I do not understand why no one is panicking about cyber-crime.  I normally do not suggest panic as a functional response to life, but in this case I think we need to wake up and smell the fear.


According to a recent article , a November 1 snapshot of the US Department of Health and Human Services' HIPAA Breach Reporting Tool website of major breaches affecting 500 or more individuals - commonly called the "wall of shame" - shows 388 breaches impacting more than 4.6 million people have been added to the tally so far in 2017.  Australia’s version of this “wall of shame”, the mandatory data breach notification laws, will take effect by 23 February 2018.

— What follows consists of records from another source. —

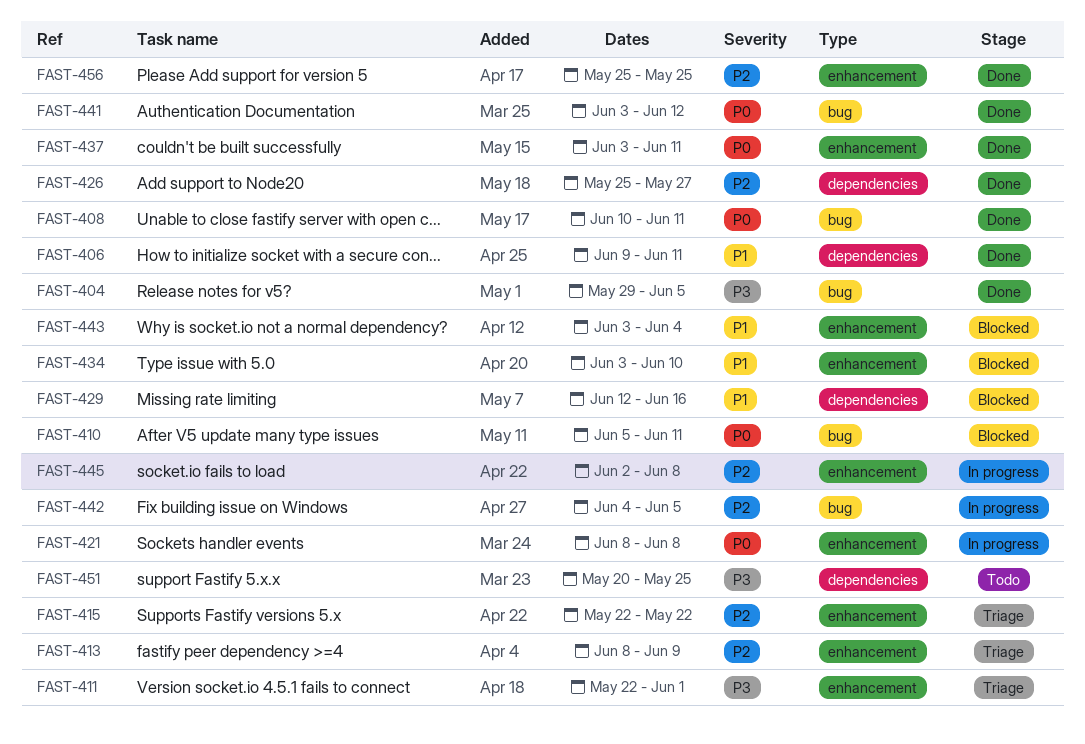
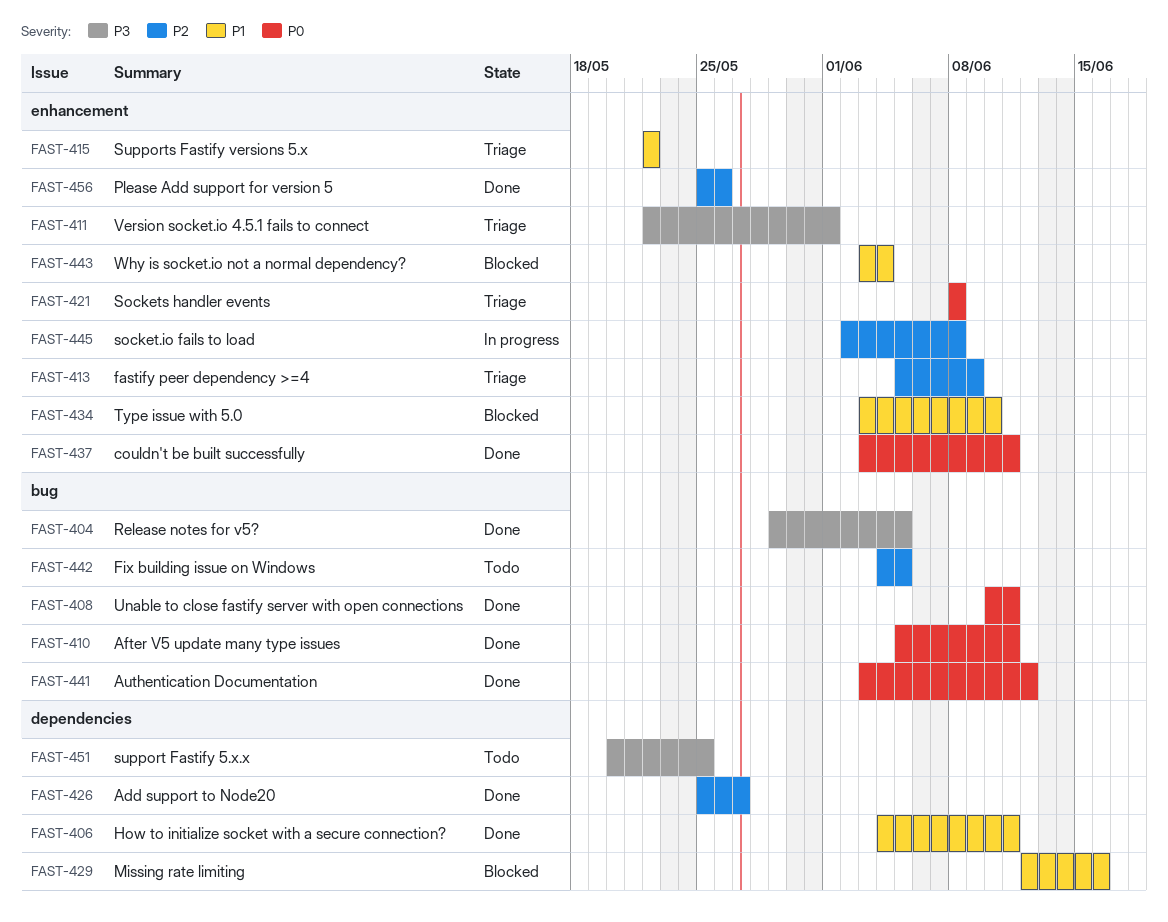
FAST-406, start: Jun 9 -> Jun 4
FAST-410, status: Blocked -> Done
FAST-413, start: Jun 8 -> Jun 5
FAST-415, priority: P2 -> P1
FAST-421, status: In progress -> Triage
FAST-442, status: In progress -> Todo
FAST-456, due: May 25 -> May 26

Many people have heard of Equifax, one of the big-three US credit bureaus.  The Equifax data breach put over 140-million people at risk.  We should be panicking as on 10 March hackers attack; 29 July the hack was discovered (+4 months later); 1 & 2 Aug three executives sold stock ahead of the announcement of the breach; 3 Aug the breach was announced; 17 Sept the CIO and chief security officer stepped down (6.5 weeks later); 26 Sept CEO steps down (10 days); Equifax share price has fallen from a high of $147.02 on 31 July to a 14 Sept low of about $94.00 (approximately a 34% drop) and it is $109.00 as of 3 November (approx. a 26% drop).  This story of incompetence, neglect, greed and crime should scare us.


The Yahoo data breach, the biggest to date, put 3-billion people at risk and cost them a $350M reduction on their sale price to Verizon.  This should scare us.


Malaysian authorities are investigating a sweeping data breach that included more than 46 million mobile phone records, a job seeker website's database and records from several national medical organizations . This should scare us.


Global hotel chain Hilton has reached a $700,000 settlement agreement with two states over two separate data breaches discovered in 2015 that exposed more than 360,000 payment card numbers .  This should scare us.


Are you panicked yet?  Likely not, as these stories are not personal, relevant nor important to you … and this is the problem.  By the time this or something like it becomes personal, relevant and important to you, it will be too late because you will have been hacked or your identity will have been stolen or you will have been scammed out of real money!


Ransomware, social engineering scams and denial of service attacks happen to individuals as well as to corporate giants.  According to the ABC and BBC accessed online in October 2017:

•    The global cost of cyber-crime is currently estimated at $126 billion and is predicted to double in the next few years.  •    Over 57,000 infections in 99 countries have been detected. •    Ransomware alone accounted for $1 billion in 2016 and 80% of those who paid did not get their data back. •    Ransomware attacks happen every day in Australia, they just don't get reported. •    The total cost of cyber-crime in Australia is estimated to be at least $3 billion.


This is personal, relevant and important!


And yet, the Australian and New Zealand news media have reported only 1,245 articles related to data breaches, that is about 4 per day across 1,133 newspapers and 111 wire feeds (searched via the ProQuest database).  Given that the total cost of cyber-crime in Australia is conservatively estimated (due to massive under-reporting) to be at least $3 billion, and the global cost of cyber-crime is currently estimated at $126 billion and is predicted to double in the next few years, that fact that this epidemic has been unreported is itself a crime!


The Centers for Disease Control and the World Health Organisation similarly officially define an epidemic as the occurrence of more cases of disease than expected in a given area or among a specific group of people over a particular period of time, while reminding us that there is no absolute criterion for using the term epidemic as standards and expectations change.


By any definition, cyber-crime is now an Australian epidemic and a Global pandemic.  If the incidence of flu increases, people panic and get flu shots.  Why are so few of us even worried about cyber-crime?  Wake up before it is too late.